Millennials might not be staying in the urban cores, but rather, they’re helping to remake the urban-like enclaves that allow easy access to the city when they want it. These places where millennials are choosing to live still have the qualities of downtowns—dense housing, transit connections, walkability, good food, great bars—without the high prices of downtowns.
Revitalizing Smaller Cities
I wanted to know if any of this rang true to actual millennials. So I talked to participants of the Millennial Trains Project, a nonprofit which selects a group of millennial entrepreneurs to travel across the country on an Amtrak train, stopping in cities along the way to meet with civic-minded startups.
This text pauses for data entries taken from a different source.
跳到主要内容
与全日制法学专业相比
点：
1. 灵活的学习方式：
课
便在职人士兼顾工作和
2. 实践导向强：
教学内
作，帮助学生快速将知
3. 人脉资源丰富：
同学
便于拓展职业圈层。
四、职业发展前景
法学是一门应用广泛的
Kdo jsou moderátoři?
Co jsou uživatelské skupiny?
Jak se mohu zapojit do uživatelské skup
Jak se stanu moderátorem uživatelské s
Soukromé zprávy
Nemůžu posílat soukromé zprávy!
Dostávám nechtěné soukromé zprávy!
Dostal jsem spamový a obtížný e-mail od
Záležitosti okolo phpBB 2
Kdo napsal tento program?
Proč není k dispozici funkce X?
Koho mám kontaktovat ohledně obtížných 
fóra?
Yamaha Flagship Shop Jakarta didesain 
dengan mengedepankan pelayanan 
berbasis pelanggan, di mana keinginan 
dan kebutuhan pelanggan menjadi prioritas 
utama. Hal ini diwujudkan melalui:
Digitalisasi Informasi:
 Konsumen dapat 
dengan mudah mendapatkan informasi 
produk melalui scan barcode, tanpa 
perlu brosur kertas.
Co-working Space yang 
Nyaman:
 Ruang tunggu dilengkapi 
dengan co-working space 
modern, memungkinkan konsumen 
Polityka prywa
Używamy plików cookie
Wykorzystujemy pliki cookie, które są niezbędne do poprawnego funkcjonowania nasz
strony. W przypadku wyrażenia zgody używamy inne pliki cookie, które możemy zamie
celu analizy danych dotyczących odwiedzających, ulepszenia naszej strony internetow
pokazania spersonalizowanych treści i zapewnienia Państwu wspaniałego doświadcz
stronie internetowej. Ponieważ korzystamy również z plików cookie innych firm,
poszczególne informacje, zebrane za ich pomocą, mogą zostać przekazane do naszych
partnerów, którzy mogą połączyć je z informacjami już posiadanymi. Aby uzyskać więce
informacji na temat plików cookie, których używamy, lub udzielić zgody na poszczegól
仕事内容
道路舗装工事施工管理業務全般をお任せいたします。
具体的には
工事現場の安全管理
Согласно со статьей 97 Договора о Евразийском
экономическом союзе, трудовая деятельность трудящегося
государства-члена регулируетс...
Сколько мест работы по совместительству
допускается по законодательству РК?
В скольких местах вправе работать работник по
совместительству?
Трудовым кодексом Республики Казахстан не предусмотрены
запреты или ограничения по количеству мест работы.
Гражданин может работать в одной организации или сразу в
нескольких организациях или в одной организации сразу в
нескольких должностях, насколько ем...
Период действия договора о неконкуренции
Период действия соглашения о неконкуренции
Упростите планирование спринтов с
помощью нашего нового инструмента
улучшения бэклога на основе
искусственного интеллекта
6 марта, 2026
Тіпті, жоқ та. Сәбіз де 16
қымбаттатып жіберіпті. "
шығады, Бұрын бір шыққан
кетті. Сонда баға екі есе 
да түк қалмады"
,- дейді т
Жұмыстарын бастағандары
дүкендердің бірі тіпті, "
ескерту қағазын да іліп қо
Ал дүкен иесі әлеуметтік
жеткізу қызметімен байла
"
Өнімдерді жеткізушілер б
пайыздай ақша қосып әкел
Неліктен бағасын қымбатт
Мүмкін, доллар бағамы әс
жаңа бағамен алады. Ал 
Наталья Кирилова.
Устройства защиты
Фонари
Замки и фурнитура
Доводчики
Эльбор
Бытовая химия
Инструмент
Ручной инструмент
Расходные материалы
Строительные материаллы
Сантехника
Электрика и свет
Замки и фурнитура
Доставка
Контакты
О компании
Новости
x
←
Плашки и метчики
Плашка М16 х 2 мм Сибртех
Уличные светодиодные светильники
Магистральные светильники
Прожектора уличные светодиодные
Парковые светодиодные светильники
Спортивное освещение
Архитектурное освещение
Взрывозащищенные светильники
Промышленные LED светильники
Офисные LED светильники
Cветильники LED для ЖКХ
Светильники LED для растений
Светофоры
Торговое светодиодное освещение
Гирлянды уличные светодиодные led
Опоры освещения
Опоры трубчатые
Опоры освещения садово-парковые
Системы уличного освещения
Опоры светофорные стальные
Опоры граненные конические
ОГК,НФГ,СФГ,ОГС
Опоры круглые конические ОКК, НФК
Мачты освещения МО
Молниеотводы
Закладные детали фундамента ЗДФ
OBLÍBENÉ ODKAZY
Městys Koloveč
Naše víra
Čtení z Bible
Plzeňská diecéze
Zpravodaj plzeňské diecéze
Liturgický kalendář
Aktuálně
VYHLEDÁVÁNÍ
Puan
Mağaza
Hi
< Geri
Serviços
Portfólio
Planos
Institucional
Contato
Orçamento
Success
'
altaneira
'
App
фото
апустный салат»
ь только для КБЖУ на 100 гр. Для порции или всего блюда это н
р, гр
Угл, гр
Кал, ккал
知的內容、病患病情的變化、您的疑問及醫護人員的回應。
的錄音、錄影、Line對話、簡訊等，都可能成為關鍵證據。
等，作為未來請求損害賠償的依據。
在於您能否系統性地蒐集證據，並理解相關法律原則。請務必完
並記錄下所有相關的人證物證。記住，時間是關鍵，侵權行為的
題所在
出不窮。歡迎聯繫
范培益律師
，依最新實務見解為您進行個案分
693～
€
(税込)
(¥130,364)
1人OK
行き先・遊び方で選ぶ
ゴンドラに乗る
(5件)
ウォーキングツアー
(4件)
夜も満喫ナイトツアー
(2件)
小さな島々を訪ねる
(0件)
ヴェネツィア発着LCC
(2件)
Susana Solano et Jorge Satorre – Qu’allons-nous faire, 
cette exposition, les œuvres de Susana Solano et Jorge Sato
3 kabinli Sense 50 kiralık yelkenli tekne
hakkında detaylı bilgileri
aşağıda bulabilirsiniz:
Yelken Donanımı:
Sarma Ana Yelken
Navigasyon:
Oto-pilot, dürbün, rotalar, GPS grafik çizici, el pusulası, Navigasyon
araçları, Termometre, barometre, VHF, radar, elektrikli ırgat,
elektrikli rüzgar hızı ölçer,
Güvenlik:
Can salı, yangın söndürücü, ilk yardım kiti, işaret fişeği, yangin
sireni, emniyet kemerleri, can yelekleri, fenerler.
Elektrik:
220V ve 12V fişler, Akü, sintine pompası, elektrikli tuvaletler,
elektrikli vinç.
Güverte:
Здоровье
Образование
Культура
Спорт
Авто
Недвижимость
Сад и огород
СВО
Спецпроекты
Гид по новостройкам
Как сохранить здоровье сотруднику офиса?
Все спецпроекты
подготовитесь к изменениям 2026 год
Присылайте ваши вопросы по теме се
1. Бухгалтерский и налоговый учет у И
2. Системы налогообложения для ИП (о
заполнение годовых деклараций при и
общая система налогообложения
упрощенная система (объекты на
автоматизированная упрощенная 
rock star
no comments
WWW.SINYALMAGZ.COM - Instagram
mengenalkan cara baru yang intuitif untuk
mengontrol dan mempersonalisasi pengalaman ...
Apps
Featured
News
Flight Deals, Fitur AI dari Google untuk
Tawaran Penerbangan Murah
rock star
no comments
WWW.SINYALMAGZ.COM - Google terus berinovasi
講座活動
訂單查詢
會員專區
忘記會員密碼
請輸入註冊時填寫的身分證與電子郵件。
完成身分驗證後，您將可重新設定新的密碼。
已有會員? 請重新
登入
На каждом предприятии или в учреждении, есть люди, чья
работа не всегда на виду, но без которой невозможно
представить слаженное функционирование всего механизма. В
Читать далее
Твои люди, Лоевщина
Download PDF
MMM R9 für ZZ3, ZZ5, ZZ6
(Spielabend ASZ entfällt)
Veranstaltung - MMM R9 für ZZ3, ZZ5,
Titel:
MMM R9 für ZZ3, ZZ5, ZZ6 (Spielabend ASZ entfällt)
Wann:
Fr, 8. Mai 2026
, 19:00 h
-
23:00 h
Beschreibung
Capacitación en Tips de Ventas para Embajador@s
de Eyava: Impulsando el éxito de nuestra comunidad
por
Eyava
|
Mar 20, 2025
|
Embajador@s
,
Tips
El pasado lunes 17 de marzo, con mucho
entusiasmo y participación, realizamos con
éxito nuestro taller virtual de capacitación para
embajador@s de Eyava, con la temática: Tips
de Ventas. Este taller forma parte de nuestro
Each of the participants are required to crowdfund $5000 to pay for their own participation on the trip, and many end up forming relationships which spin off into new urban-minded projects.
There seemed to be a different trend for millennial living that was well-represented by the group. Instead of settling in big, expensive urban centers like New York, San Francisco, and Los Angeles, many of these millennials were leaving to look for opportunities in smaller cities.
Nicole Behnke is 24 and works at what she calls a “social architecture agency” in Milwaukee called NEWaukee, where she organizes events for young professionals. She has a car, although she doesn’t like to drive it. She has noticed some of her friends moving out into suburbs, but that’s not what she personally wanted out of a living situation: She recently closed on a condo in downtown Milwaukee.
For her, the choice to live in Milwaukee instead of, say, Chicago, or even its urban burbs, came down to more than just price (although that was a big factor). While visiting San Antonio during the Millennial Trains adventure—a place she had always perceived to be in the shadow of Austin—she saw the incredible opportunity offered by her move to Milwaukee. She realized that moving to a smaller city was allowing her to help shape a community.
NEWaukee hosts Milwaukee events like networking mixers, neighborhood tours and even a night market to gather millennials and rally civic pride
“There is an energy of millennials who are coming together and galvanizing and they want to be the creators,” says Behnke. “Not to take away from what they are doing in places like Austin and Brooklyn, but do you want to participate in their culture, or do you want to be like San Antonio or Milwaukee and be the creator of the culture? A lot of us want to be the creators—we want to be the ones making the change.”
After traveling to so many cities and seeing this generation in action, Behnke believes that millennials want to be invested in where they live in a way that their parents were not. Whether it’s driving changes in the suburbs or revitalizing a smaller city, 79 million Americans who want to make their communities even a little bit better is a very good thing for the country—and there might not be a better legacy for any generation in history.